June 12 (Bloomberg) -- Klabin SA, Brazil’s biggest papermaker by market value, slumped the most in five years after the company approved a plan to sell 1.7 billion reais ($794 million) in stock to help pay for a new plant.
The shares plunged 9.6 percent to 11.25 reais at the close of trading in Sao Paulo, the steepest one-day drop since October 2008. Trading volume was 5.2 times the three-month daily average, according to data compiled by Bloomberg. The Ibovespa stock benchmark fell 1.2 percent.
Klabin’s board authorized management to raise 1.7 billion reais, mainly through a public offering of units, the company said in a regulatory filing yesterday after the market closed. Each unit is comprised of one voting share and four preferred shares, according to the filing. Proceeds from the sale will help pay for a 5.3 billion-real pulp plant.
“As positive as it is that the company is increasing its production capacity, Klabin’s decision to finance that through a share sale creates a negative sentiment, especially in a bad market,” Joao Pedro Brugger, who helps manage 330 million reais at Leme Investimentos, said by phone from Florianopolis, Brazil. “It dilutes investors. It’s natural that the market gets defensive about it at first sight.”

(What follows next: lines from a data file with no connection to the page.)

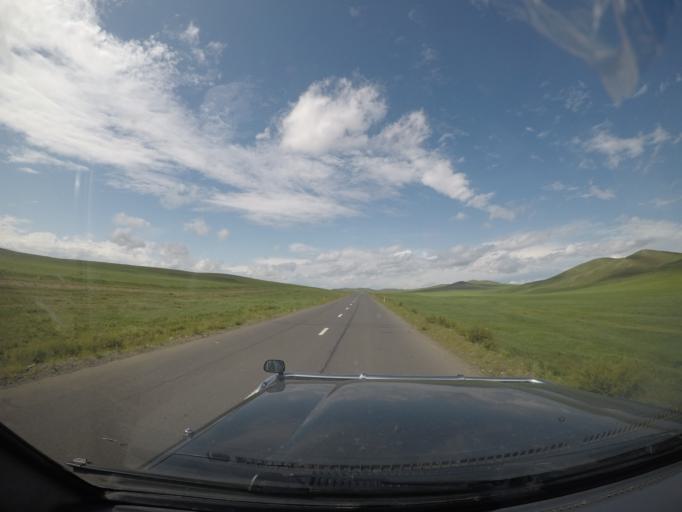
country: MN
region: Hentiy
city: Bayanbulag
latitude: 47.4447
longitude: 109.8301
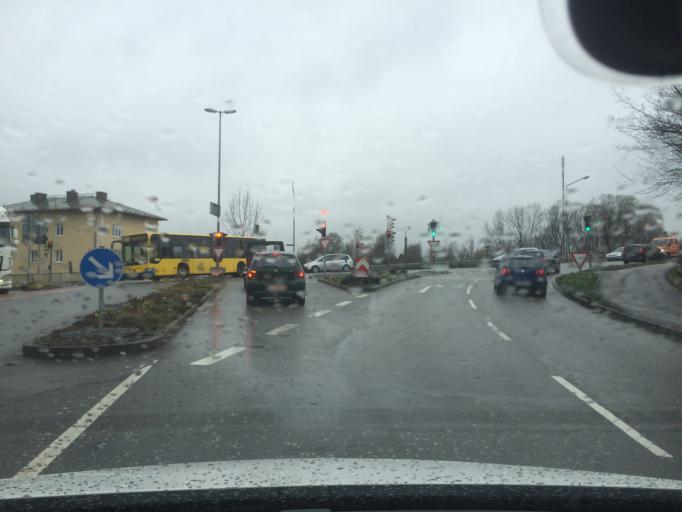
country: DE
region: Bavaria
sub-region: Upper Bavaria
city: Rosenheim
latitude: 47.8544
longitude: 12.1103
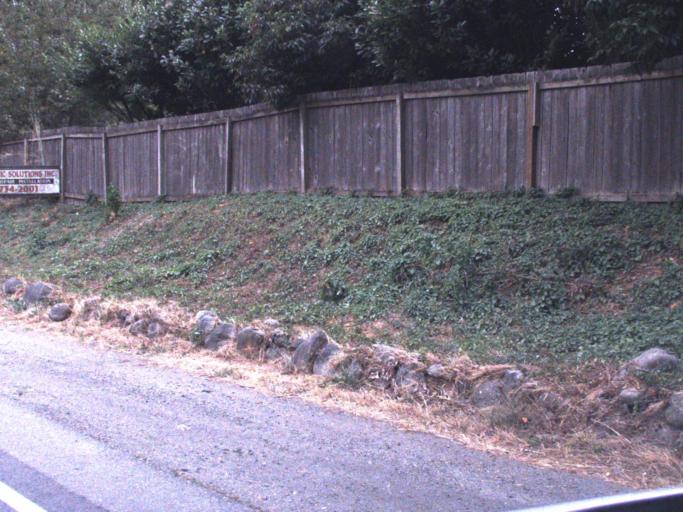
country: US
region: Washington
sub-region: King County
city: Carnation
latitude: 47.6147
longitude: -121.9103
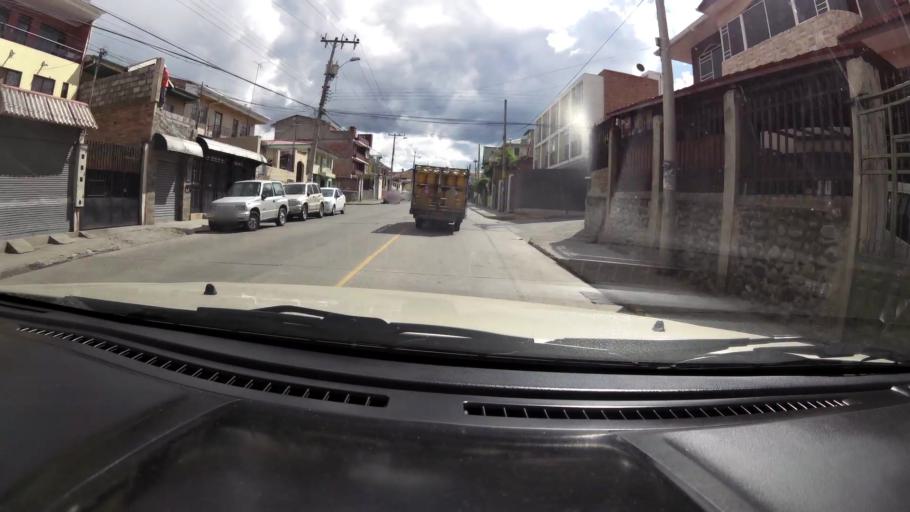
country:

The new plant in Brazil’s southern state of Parana will have a production capacity of 1.5 million tons of pulp, including water-absorbent fluff pulp, used in diapers, according to Klabin.
The additional capacity will allow for future expansions in machinery for packaging paper and bring “operational gains and positive impacts” to Klabin’s financial results, according to the filing.
“It was a bit of a surprise,” Victor Penna, a Sao Paulo-based equity analyst at Banco do Brasil SA, said by phone. “Everyone knew about the project, but the structure they announced was new. The 1.7 billion real figure is a considerable number, and the scenario is very volatile. We should continue to see the stock be volatile for the next few months as the proposal goes through the approval process.”
The Sao Paulo-based company’s shares have lost 12 percent this year while the Ibovespa slumped 19 percent.